[Opening Given entries section]

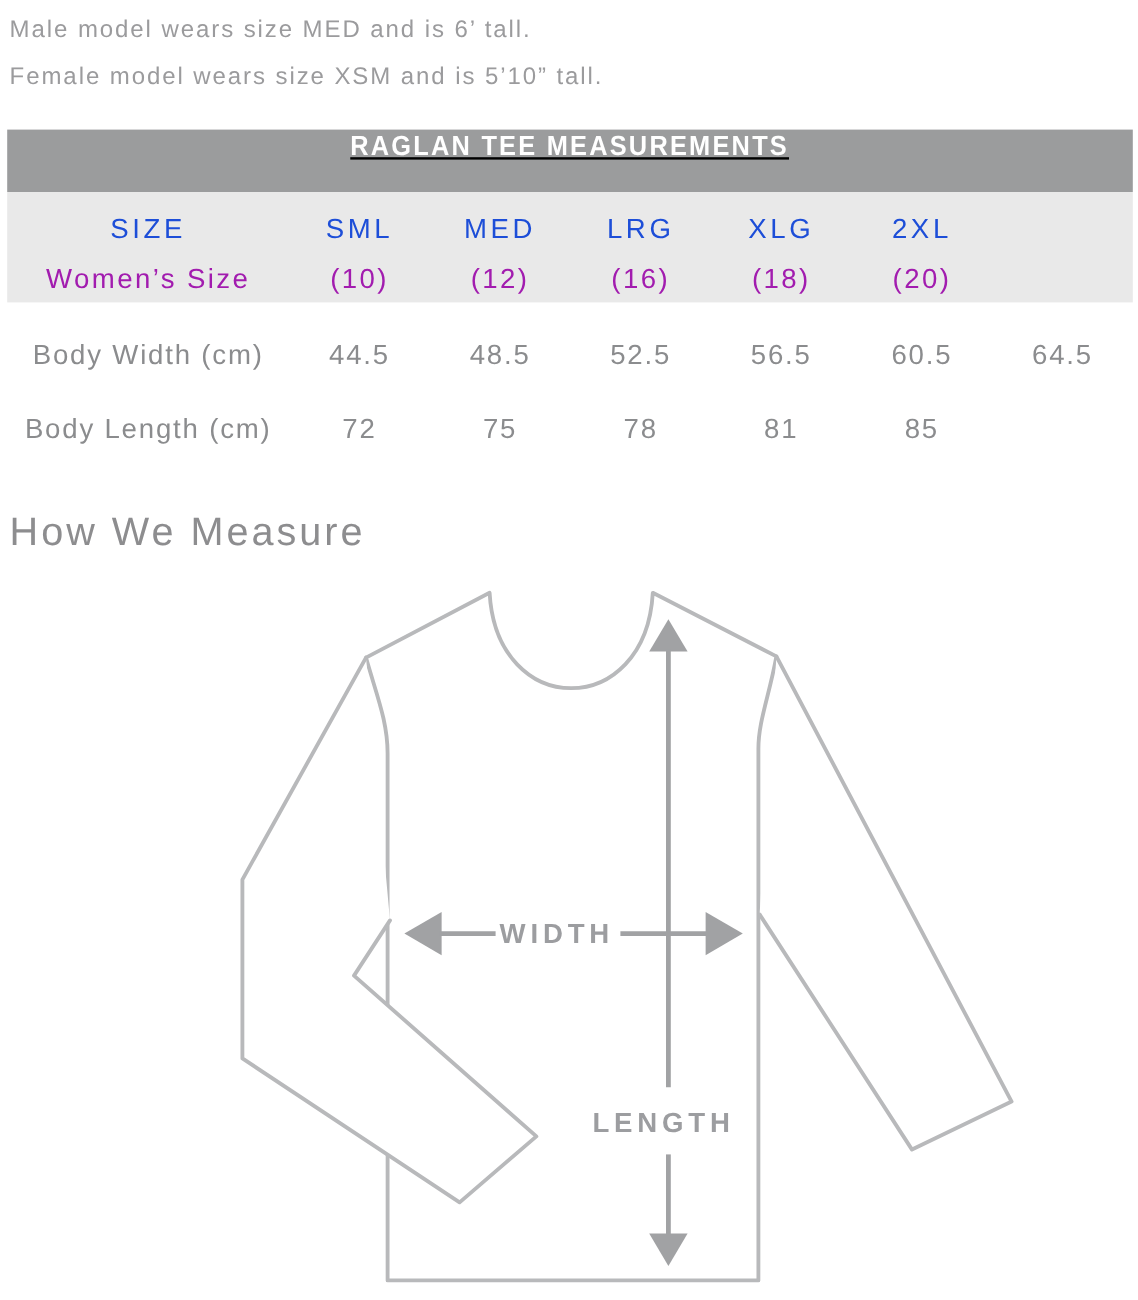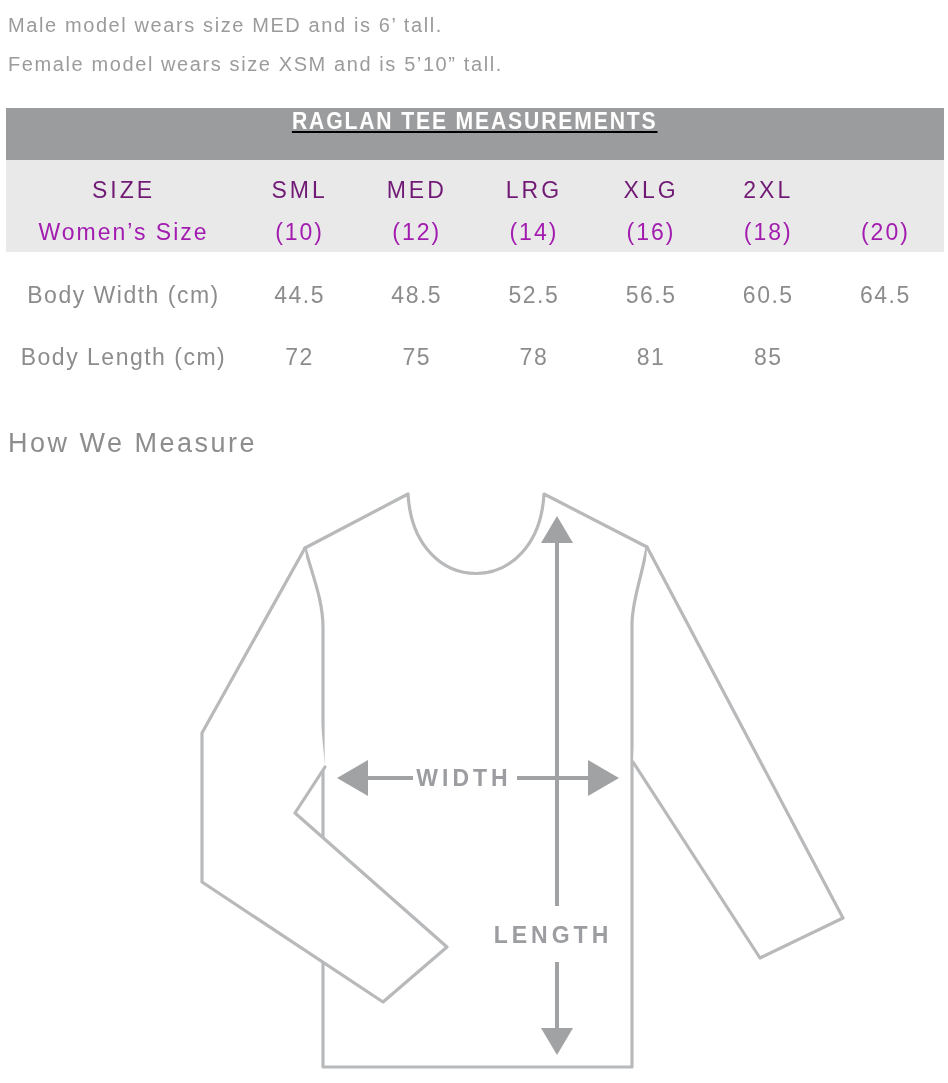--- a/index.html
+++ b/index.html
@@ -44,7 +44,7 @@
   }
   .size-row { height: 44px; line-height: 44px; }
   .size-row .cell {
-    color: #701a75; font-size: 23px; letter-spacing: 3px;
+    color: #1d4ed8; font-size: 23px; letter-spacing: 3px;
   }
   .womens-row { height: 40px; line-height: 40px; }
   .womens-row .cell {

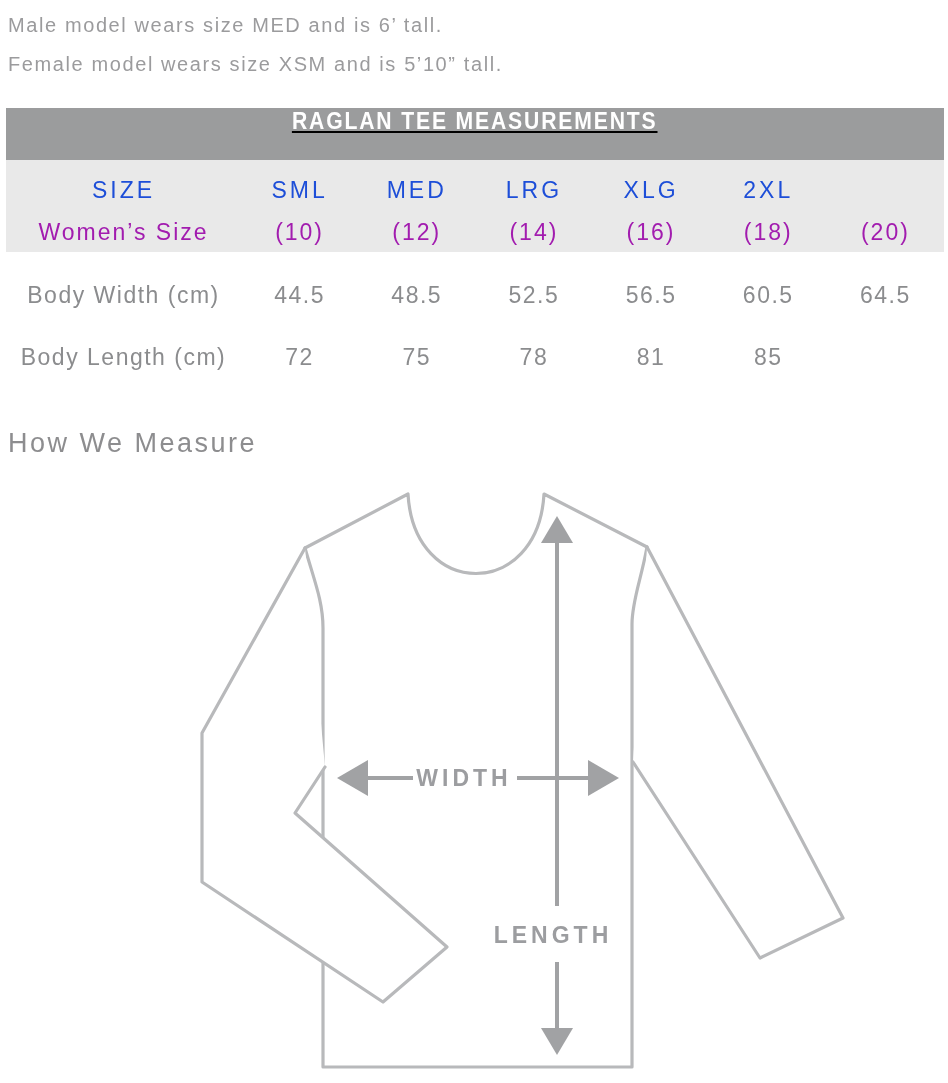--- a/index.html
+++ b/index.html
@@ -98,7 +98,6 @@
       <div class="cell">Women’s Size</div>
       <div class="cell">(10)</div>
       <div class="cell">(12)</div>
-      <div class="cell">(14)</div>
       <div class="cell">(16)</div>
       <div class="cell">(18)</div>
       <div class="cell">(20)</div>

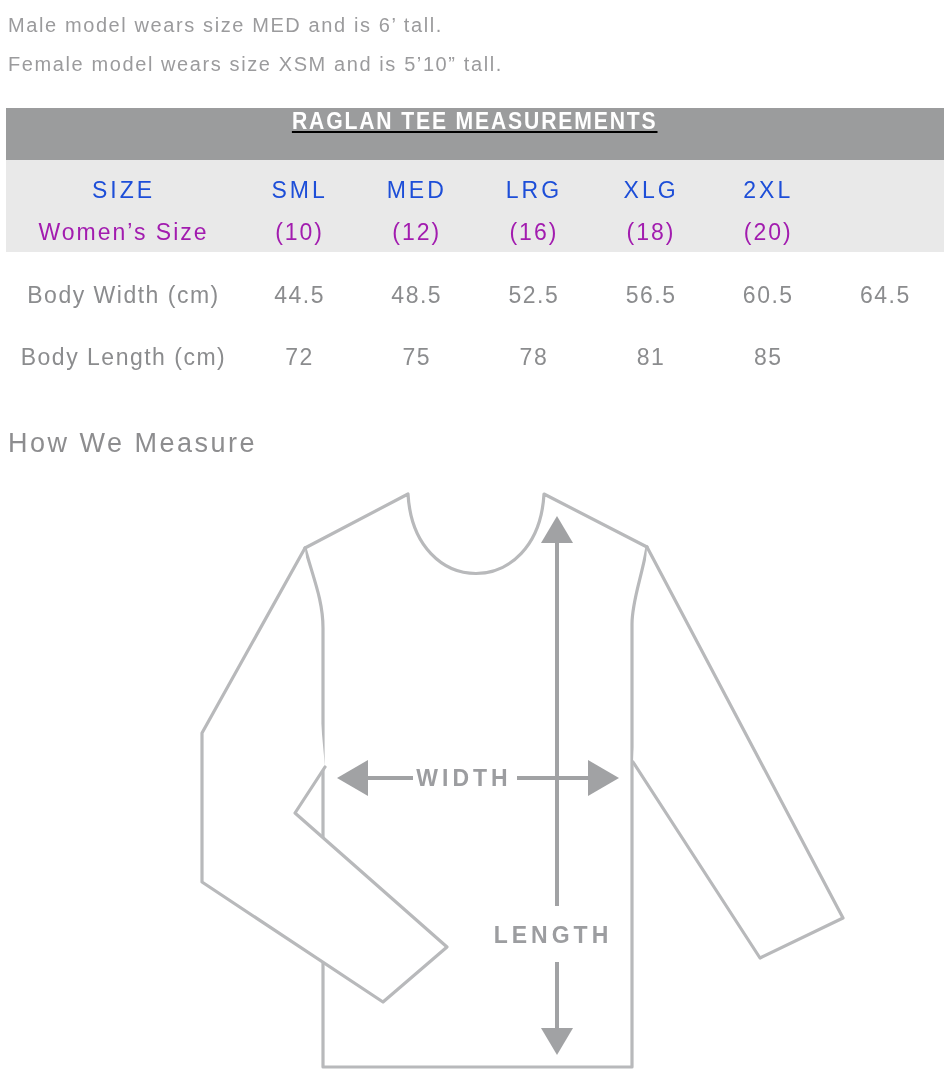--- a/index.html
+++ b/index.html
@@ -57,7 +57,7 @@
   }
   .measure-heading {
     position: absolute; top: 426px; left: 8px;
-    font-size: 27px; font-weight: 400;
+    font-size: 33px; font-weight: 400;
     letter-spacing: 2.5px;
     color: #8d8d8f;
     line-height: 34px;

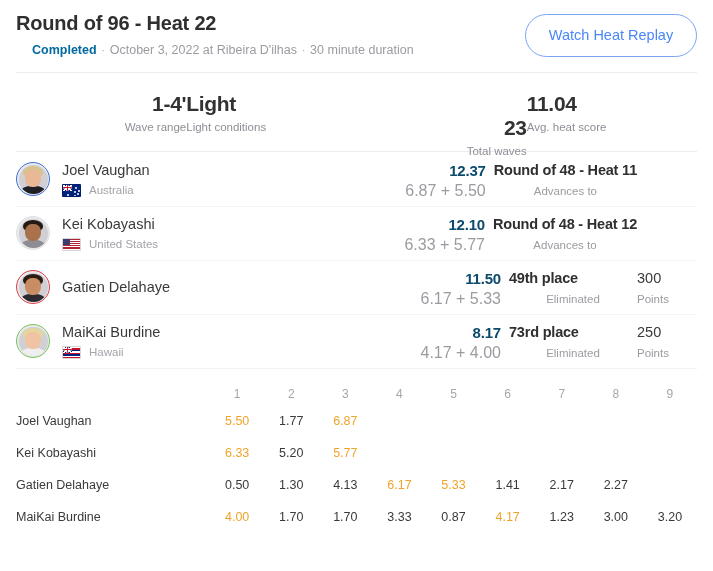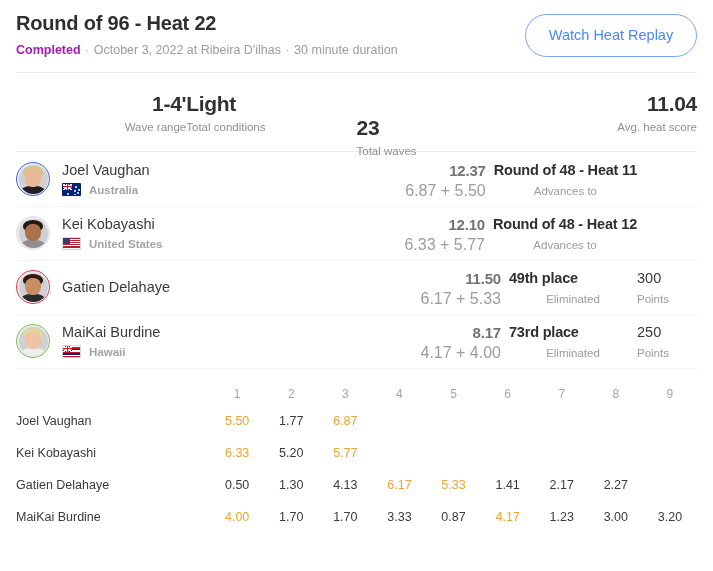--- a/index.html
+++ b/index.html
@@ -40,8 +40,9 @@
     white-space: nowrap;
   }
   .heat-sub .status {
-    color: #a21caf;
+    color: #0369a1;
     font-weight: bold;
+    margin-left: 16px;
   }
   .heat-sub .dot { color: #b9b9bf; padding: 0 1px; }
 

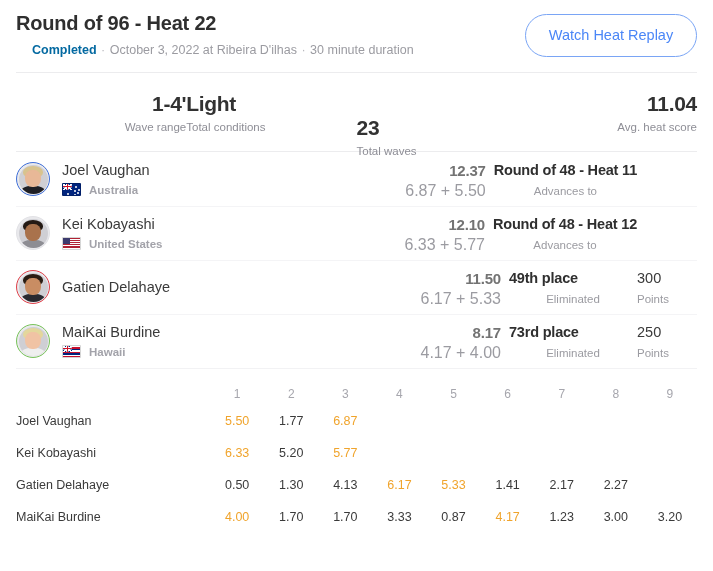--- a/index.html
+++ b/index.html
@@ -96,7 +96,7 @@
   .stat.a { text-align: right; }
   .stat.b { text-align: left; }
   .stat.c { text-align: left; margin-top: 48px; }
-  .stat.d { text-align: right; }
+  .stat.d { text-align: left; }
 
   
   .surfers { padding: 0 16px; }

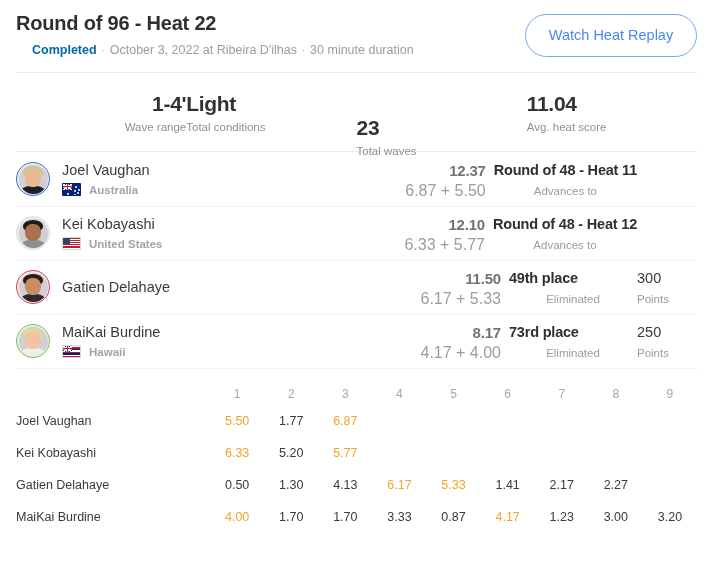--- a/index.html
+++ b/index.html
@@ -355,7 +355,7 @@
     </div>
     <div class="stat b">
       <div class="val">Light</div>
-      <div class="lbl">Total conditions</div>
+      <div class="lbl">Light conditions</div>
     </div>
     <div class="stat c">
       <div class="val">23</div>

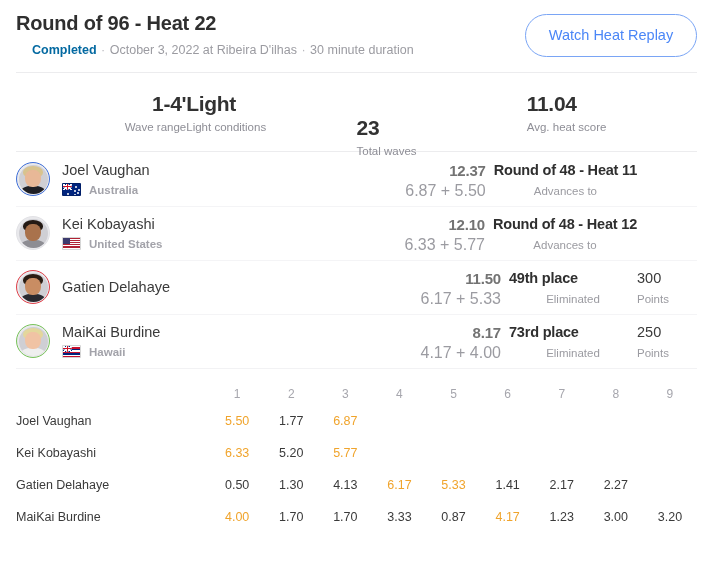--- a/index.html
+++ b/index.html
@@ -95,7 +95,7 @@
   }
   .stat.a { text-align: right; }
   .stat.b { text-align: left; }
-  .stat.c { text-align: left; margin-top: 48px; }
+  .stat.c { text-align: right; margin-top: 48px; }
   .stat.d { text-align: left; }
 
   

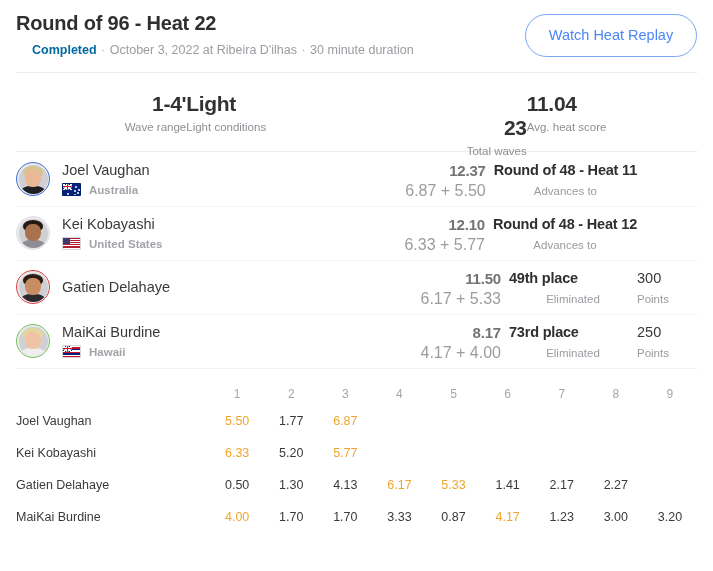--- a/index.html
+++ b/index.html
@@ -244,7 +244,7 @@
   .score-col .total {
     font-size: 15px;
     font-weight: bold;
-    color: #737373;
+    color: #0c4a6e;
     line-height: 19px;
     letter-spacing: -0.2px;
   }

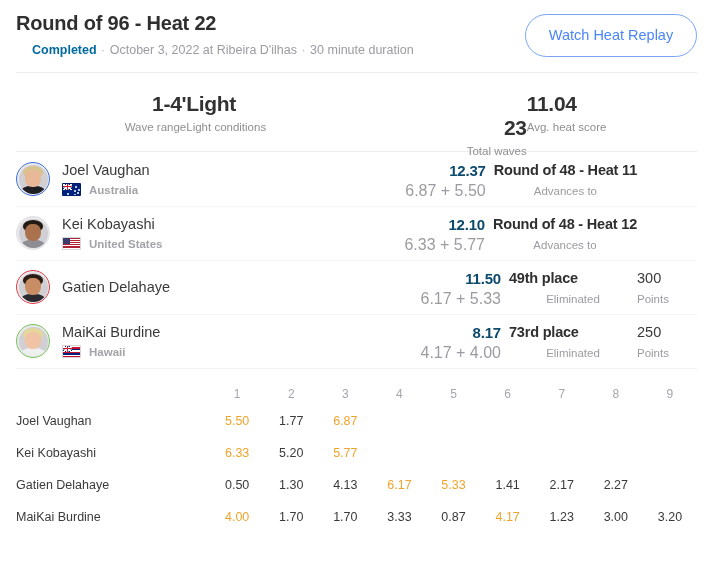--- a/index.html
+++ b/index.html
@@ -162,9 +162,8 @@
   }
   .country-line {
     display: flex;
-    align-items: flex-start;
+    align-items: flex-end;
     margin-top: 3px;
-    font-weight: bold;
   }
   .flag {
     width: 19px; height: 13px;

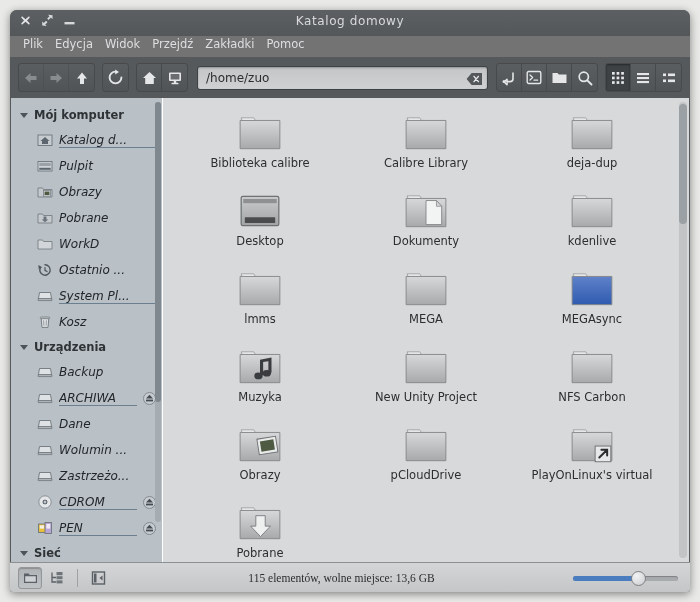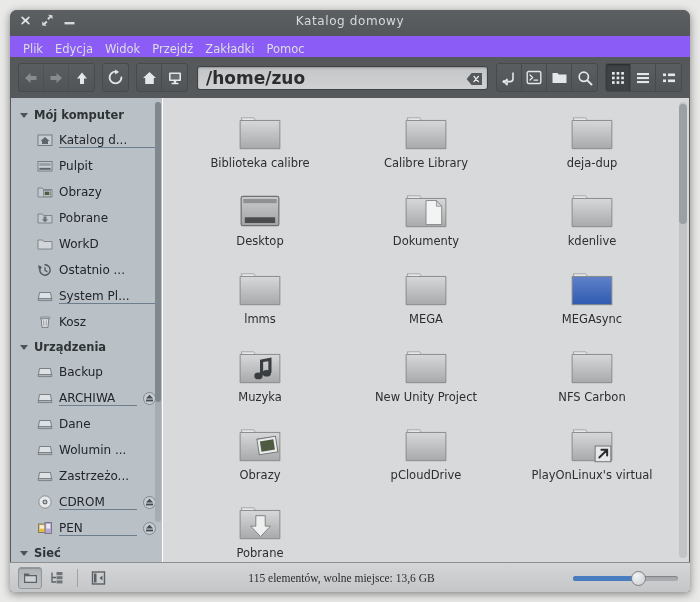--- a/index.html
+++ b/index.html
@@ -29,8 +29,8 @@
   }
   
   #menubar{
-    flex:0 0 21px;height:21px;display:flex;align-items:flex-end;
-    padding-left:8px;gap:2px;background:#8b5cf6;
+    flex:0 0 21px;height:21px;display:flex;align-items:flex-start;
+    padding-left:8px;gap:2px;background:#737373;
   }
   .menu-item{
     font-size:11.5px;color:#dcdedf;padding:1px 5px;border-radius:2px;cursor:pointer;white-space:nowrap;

[Closing Given entries section]

Task statement
Restate every line above exactly, omitting images.

Answer space
--- a/index.html
+++ b/index.html
@@ -44,7 +44,7 @@
   }
   .size-row { height: 44px; line-height: 44px; }
   .size-row .cell {
-    color: #701a75; font-size: 23px; letter-spacing: 3px;
+    color: #1d4ed8; font-size: 23px; letter-spacing: 3px;
   }
   .womens-row { height: 40px; line-height: 40px; }
   .womens-row .cell {

--- a/index.html
+++ b/index.html
@@ -98,7 +98,6 @@
       <div class="cell">Women’s Size</div>
       <div class="cell">(10)</div>
       <div class="cell">(12)</div>
-      <div class="cell">(14)</div>
       <div class="cell">(16)</div>
       <div class="cell">(18)</div>
       <div class="cell">(20)</div>

--- a/index.html
+++ b/index.html
@@ -57,7 +57,7 @@
   }
   .measure-heading {
     position: absolute; top: 426px; left: 8px;
-    font-size: 27px; font-weight: 400;
+    font-size: 33px; font-weight: 400;
     letter-spacing: 2.5px;
     color: #8d8d8f;
     line-height: 34px;

--- a/index.html
+++ b/index.html
@@ -40,8 +40,9 @@
     white-space: nowrap;
   }
   .heat-sub .status {
-    color: #a21caf;
+    color: #0369a1;
     font-weight: bold;
+    margin-left: 16px;
   }
   .heat-sub .dot { color: #b9b9bf; padding: 0 1px; }
 

--- a/index.html
+++ b/index.html
@@ -96,7 +96,7 @@
   .stat.a { text-align: right; }
   .stat.b { text-align: left; }
   .stat.c { text-align: left; margin-top: 48px; }
-  .stat.d { text-align: right; }
+  .stat.d { text-align: left; }
 
   
   .surfers { padding: 0 16px; }

--- a/index.html
+++ b/index.html
@@ -355,7 +355,7 @@
     </div>
     <div class="stat b">
       <div class="val">Light</div>
-      <div class="lbl">Total conditions</div>
+      <div class="lbl">Light conditions</div>
     </div>
     <div class="stat c">
       <div class="val">23</div>

--- a/index.html
+++ b/index.html
@@ -95,7 +95,7 @@
   }
   .stat.a { text-align: right; }
   .stat.b { text-align: left; }
-  .stat.c { text-align: left; margin-top: 48px; }
+  .stat.c { text-align: right; margin-top: 48px; }
   .stat.d { text-align: left; }
 
   

--- a/index.html
+++ b/index.html
@@ -244,7 +244,7 @@
   .score-col .total {
     font-size: 15px;
     font-weight: bold;
-    color: #737373;
+    color: #0c4a6e;
     line-height: 19px;
     letter-spacing: -0.2px;
   }

--- a/index.html
+++ b/index.html
@@ -162,9 +162,8 @@
   }
   .country-line {
     display: flex;
-    align-items: flex-start;
+    align-items: flex-end;
     margin-top: 3px;
-    font-weight: bold;
   }
   .flag {
     width: 19px; height: 13px;

--- a/index.html
+++ b/index.html
@@ -29,8 +29,8 @@
   }
   
   #menubar{
-    flex:0 0 21px;height:21px;display:flex;align-items:flex-end;
-    padding-left:8px;gap:2px;background:#8b5cf6;
+    flex:0 0 21px;height:21px;display:flex;align-items:flex-start;
+    padding-left:8px;gap:2px;background:#737373;
   }
   .menu-item{
     font-size:11.5px;color:#dcdedf;padding:1px 5px;border-radius:2px;cursor:pointer;white-space:nowrap;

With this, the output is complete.